Minnet: Bir İtiraf...
gaye ve mustafa;
davetiye taslağımı size önerirken ya da siteyi tasarlarken başından beri bu yazıya yatırım yapıyordum aslında. kendi evliliğimi sizde düşünme gibi bir deneyim de yaşamak istedim.
çünkü sevdiğim kadınla sizin kadar uyumlu olmak isterim, madem size öykündüm, siz de benim planıma uysanız acaba nasıl bir bileşim çıkar diye "hesap ettim"...
son derece bencilce ama arada böyle tuhaf/delice girişimlerim oluyor, affedin.
hani şu ara evliliğe somut bakamıyorum ama evlensem nolurdu diye provaya çıktım sizinle...
kimi zaman uzaktan takip ettim, kimi zaman yakın durdum.
yazıyı yazarken de bazı taşların oturmasını, telaşenizin yatışmasını bekledim.

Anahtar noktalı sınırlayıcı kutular

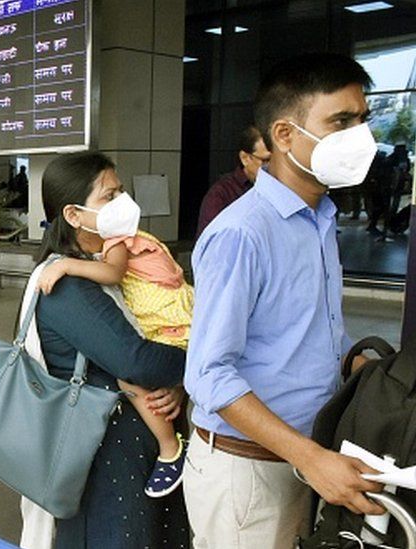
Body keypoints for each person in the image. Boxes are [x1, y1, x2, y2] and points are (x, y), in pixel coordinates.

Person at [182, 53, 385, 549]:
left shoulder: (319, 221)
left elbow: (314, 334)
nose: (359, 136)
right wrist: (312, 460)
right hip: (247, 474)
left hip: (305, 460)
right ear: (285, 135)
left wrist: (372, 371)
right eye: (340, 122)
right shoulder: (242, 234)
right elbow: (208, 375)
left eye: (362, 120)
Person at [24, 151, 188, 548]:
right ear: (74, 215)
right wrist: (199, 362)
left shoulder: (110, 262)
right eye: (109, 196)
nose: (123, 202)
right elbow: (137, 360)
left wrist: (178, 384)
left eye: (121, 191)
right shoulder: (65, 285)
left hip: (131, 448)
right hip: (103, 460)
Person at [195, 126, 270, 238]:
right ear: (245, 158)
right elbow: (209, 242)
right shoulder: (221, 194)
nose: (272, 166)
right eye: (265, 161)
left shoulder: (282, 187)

Görev 1:
İtiraf metnine göre şu soruları yanıtlayın:
(a) Yazı kimlere hitap ediyor?
(b) Yazar kişileri nasıl takip ettiğini söylüyor?
(c) Yazar yazıyı yazarken neyi bekledi?
Görev 2: İtiraf metnindeki "kimi zaman uzaktan takip ettim, kimi zaman yakın durdum." cümlesini lütfen İngilizceye çevirin.

Alıştırma cevabı 1:
(a) Gaye ve Mustafa'ya.
(b) Kimi zaman uzaktan takip ettiğini, kimi zaman yakın durduğunu söylüyor.
(c) Bazı taşların oturmasını ve Gaye ile Mustafa'nın telaşesinin yatışmasını bekledi.

Alıştırma cevabı 2: Sometimes I followed from afar, sometimes I stayed close.